We can all think of people that have a marvelous ability to interpret every event as the ‘clanging chimes of doom.’ Today’s readings offer a different view. In the first reading, Paul has been the victim of targeted hatred, and it seems that this toughest of men is wilting under pressure.

The Lord appears in a vision announcing;

“Do not be afraid any longer, but go on speaking and do not be silent; for I am with you, and no man will attack you in order to harm you, for I have many people in this city.”

We can miss something here. Paul is in Corinth. The city was (in)famous for its wildness, crass materialism, and sexual immorality. If anywhere is going to be hostile, surely it is here.

Here, of all places, God has many people. Now Paul has won some converts, but the inference is that the Lord has already been at work and Paul will ultimately be safe.
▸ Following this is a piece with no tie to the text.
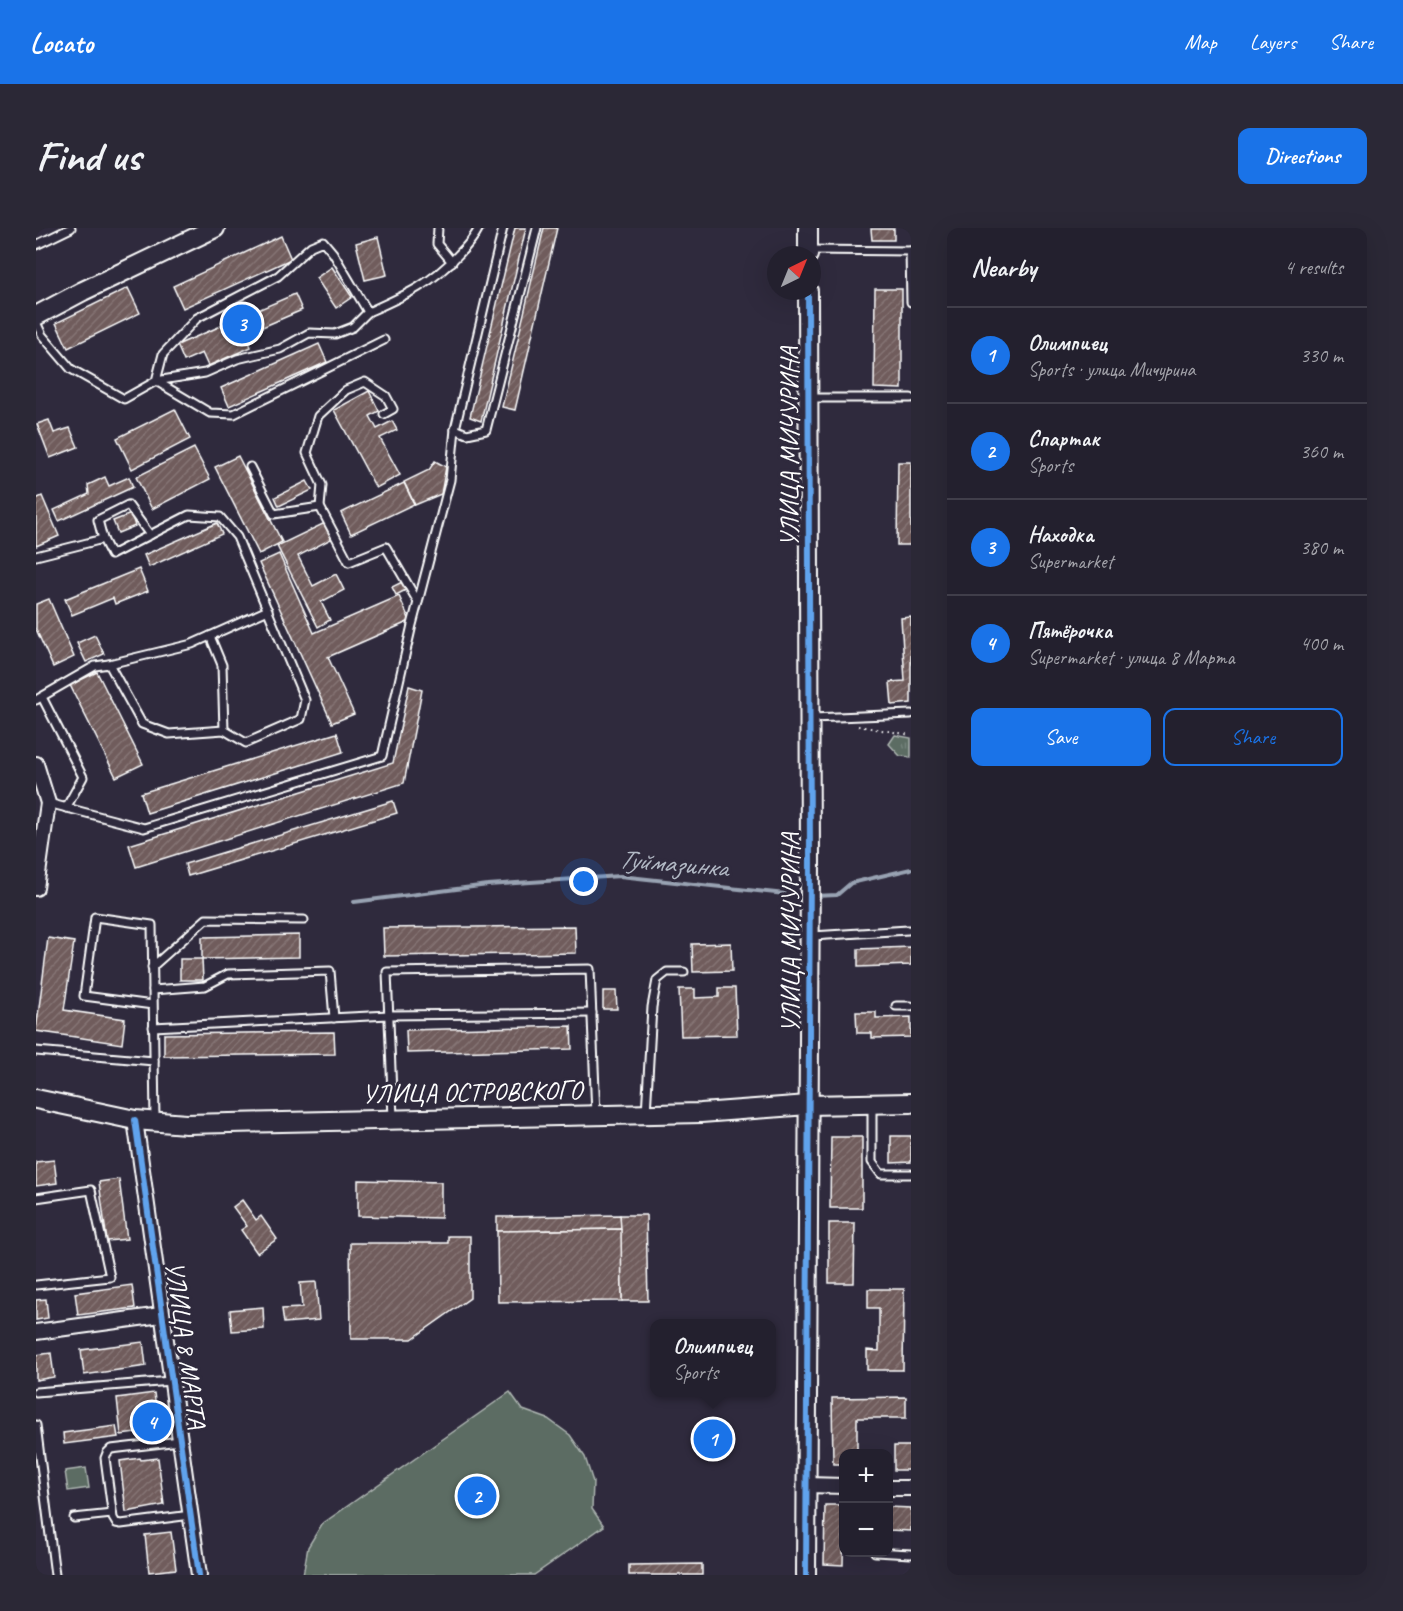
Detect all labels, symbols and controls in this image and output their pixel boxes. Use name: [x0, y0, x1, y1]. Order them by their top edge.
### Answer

In the Gospel, Jesus confirms that we will face sufferings – “you will have sorrow now” – but in the end, our joys will banish our sorrows. The Psalm has the same statement of confidence in God’s control over the universe.

In the Twenty-first century, Australia committed Christians certainly are targeted by individuals and groups hostile to the Gospel, but God has gone before us. And when we see Him, as St Teresa of Avila says; “In light of heaven, the worst suffering on earth will be seen to be no more serious than one night in a bad hotel.”